Blair's tenure as Prime Minister has come to be remembered in large for his decision to join the US-led invasion of Iraq in 2003. He told Axelrod that it was the "most difficult decision" he had to make in office, but that he believed it was the right choice based on the intelligence at the time.

US and British forces launched the invasion based on the claim that Saddam Hussein's regime possessed weapons of mass destruction, but the intelligence reports the claim was based on turned out to be false.

Blair said he still believes the region is "in a better position" without Hussein in power.

"I can regret much about it but I can't regret the actual decision in removing him," he said. Pressed on whether he believed the chaos caused by the war allowed for the rise of terrorist groups like ISIS, he said he believed such forces were "deep rooted" in the region.

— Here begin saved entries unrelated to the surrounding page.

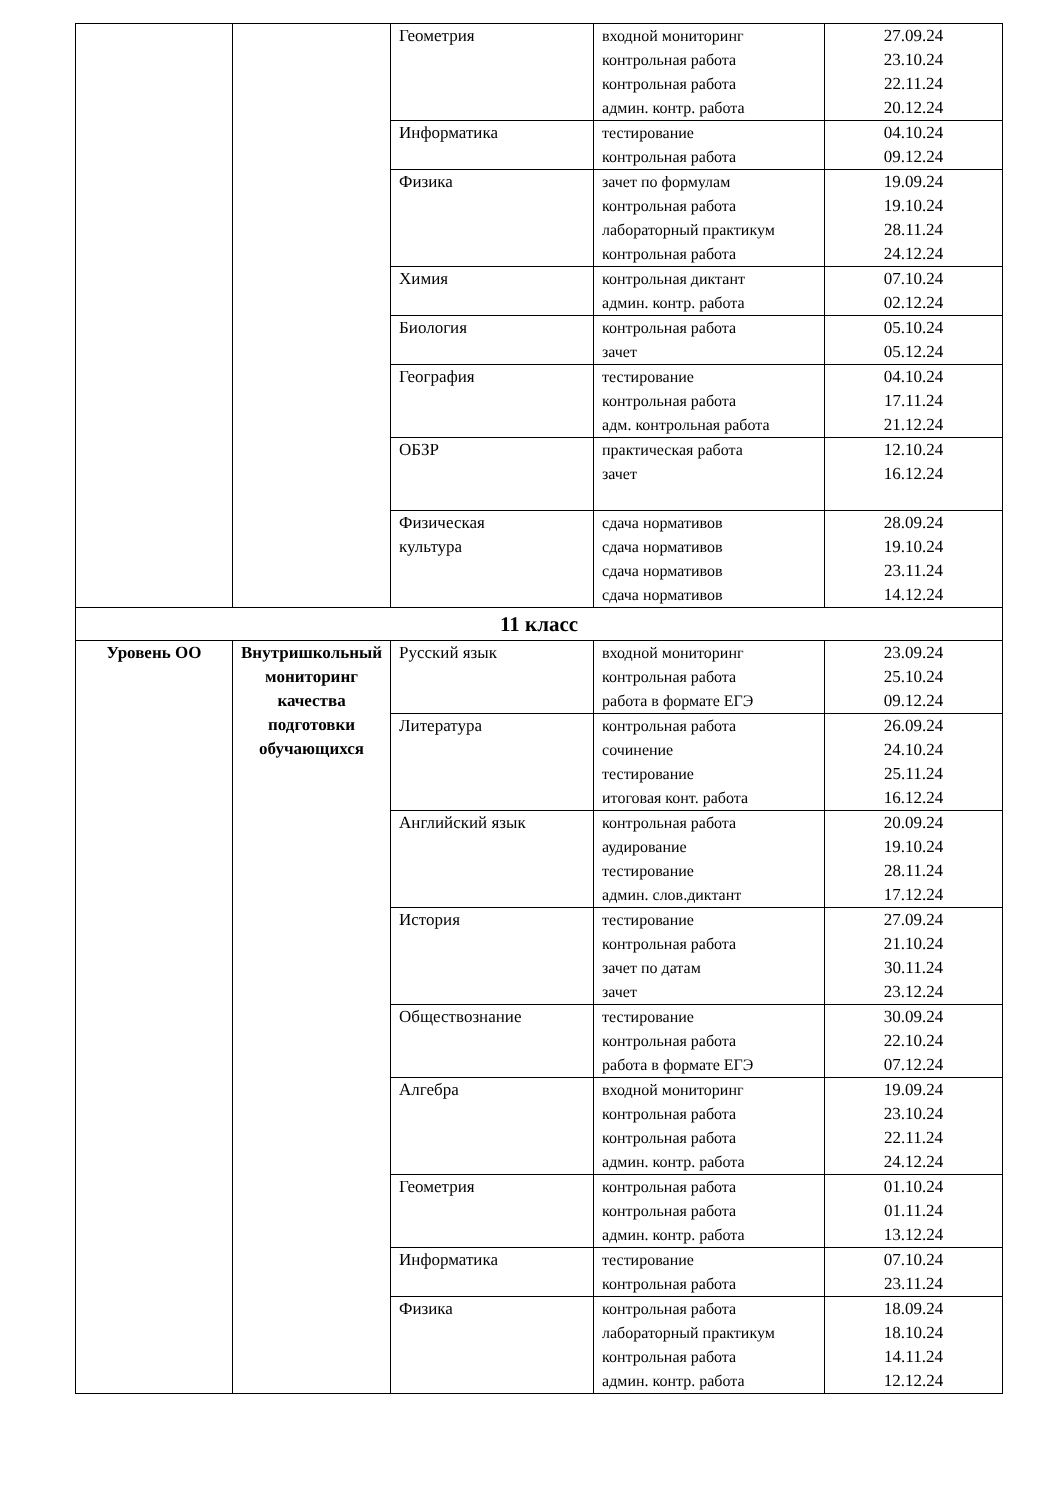| | | Геометрия | входной мониторинг контрольная работа контрольная работа админ. контр. работа | 27.09.24 23.10.24 22.11.24 20.12.24 |
| | | Информатика | тестирование контрольная работа | 04.10.24 09.12.24 |
| | | Физика | зачет по формулам контрольная работа лабораторный практикум контрольная работа | 19.09.24 19.10.24 28.11.24 24.12.24 |
| | | Химия | контрольная диктант админ. контр. работа | 07.10.24 02.12.24 |
| | | Биология | контрольная работа зачет | 05.10.24 05.12.24 |
| | | География | тестирование контрольная работа адм. контрольная работа | 04.10.24 17.11.24 21.12.24 |
| | | ОБЗР | практическая работа зачет | 12.10.24 16.12.24 |
| | | Физическая культура | сдача нормативов сдача нормативов сдача нормативов сдача нормативов | 28.09.24 19.10.24 23.11.24 14.12.24 |
| 11 класс | | | | |
| Уровень ОО | Внутришкольный мониторинг качества подготовки обучающихся | Русский язык | входной мониторинг контрольная работа работа в формате ЕГЭ | 23.09.24 25.10.24 09.12.24 |
| | | Литература | контрольная работа сочинение тестирование итоговая конт. работа | 26.09.24 24.10.24 25.11.24 16.12.24 |
| | | Английский язык | контрольная работа аудирование тестирование админ. слов.диктант | 20.09.24 19.10.24 28.11.24 17.12.24 |
| | | История | тестирование контрольная работа зачет по датам зачет | 27.09.24 21.10.24 30.11.24 23.12.24 |
| | | Обществознание | тестирование контрольная работа работа в формате ЕГЭ | 30.09.24 22.10.24 07.12.24 |
| | | Алгебра | входной мониторинг контрольная работа контрольная работа админ. контр. работа | 19.09.24 23.10.24 22.11.24 24.12.24 |
| | | Геометрия | контрольная работа контрольная работа админ. контр. работа | 01.10.24 01.11.24 13.12.24 |
| | | Информатика | тестирование контрольная работа | 07.10.24 23.11.24 |
| | | Физика | контрольная работа лабораторный практикум контрольная работа админ. контр. работа | 18.09.24 18.10.24 14.11.24 12.12.24 |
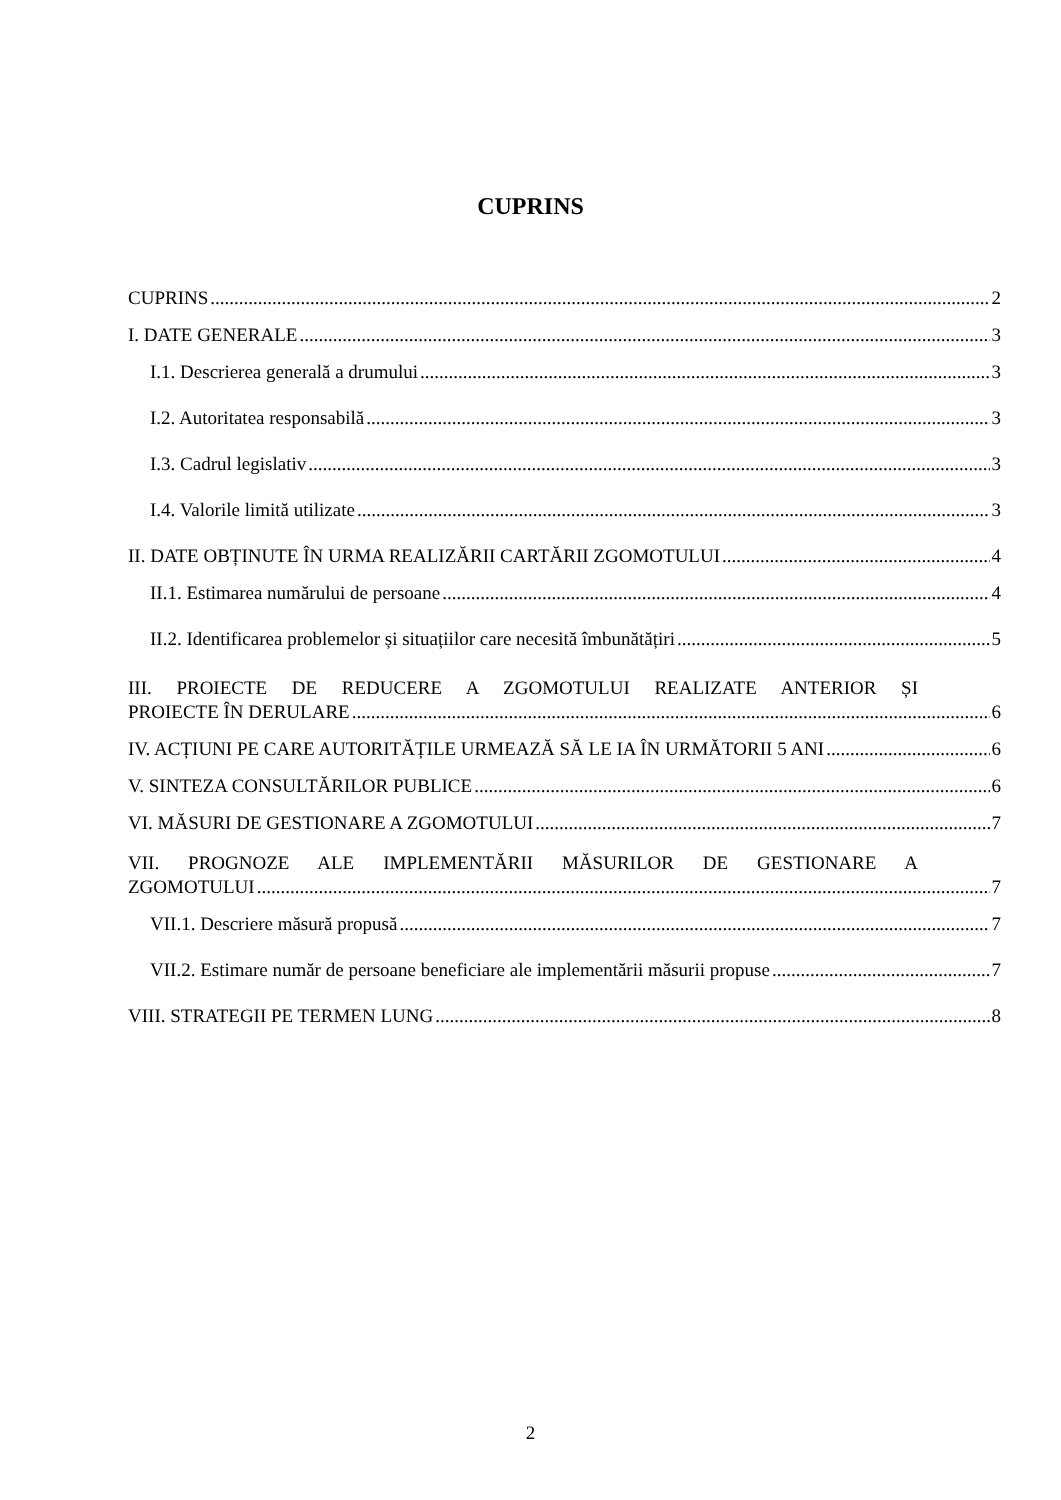CUPRINS
CUPRINS 2
I. DATE GENERALE 3
I.1. Descrierea generală a drumului 3
I.2. Autoritatea responsabilă 3
I.3. Cadrul legislativ 3
I.4. Valorile limită utilizate 3
II. DATE OBȚINUTE ÎN URMA REALIZĂRII CARTĂRII ZGOMOTULUI 4
II.1. Estimarea numărului de persoane 4
II.2. Identificarea problemelor și situațiilor care necesită îmbunătățiri 5
III. PROIECTE DE REDUCERE A ZGOMOTULUI REALIZATE ANTERIOR ȘI
PROIECTE ÎN DERULARE 6
IV. ACȚIUNI PE CARE AUTORITĂȚILE URMEAZĂ SĂ LE IA ÎN URMĂTORII 5 ANI 6
V. SINTEZA CONSULTĂRILOR PUBLICE 6
VI. MĂSURI DE GESTIONARE A ZGOMOTULUI 7
VII. PROGNOZE ALE IMPLEMENTĂRII MĂSURILOR DE GESTIONARE A
ZGOMOTULUI 7
VII.1. Descriere măsură propusă 7
VII.2. Estimare număr de persoane beneficiare ale implementării măsurii propuse 7
VIII. STRATEGII PE TERMEN LUNG 8
2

"In the end the answer to them is not to keep a whole lot of repressive dictatorships in power. The answer to them in the end is to evolve those societies in the direction of greater freedom and greater democracy," Blair countered.

Asked about his controversial history as an adviser to countries whose human rights records have been scrutinized, such as Kazakhstan, Blair said, "do not believe what you read in, a large part, the British media about my post prime ministerial activities."

Specifically addressing Kazakhstan, Blair said he was "helping them very specifically on reforms" and that the work was not for profit.

"My work in the Middle East has always been not for profit. And the work we've done in Africa has always been not for profit," he said.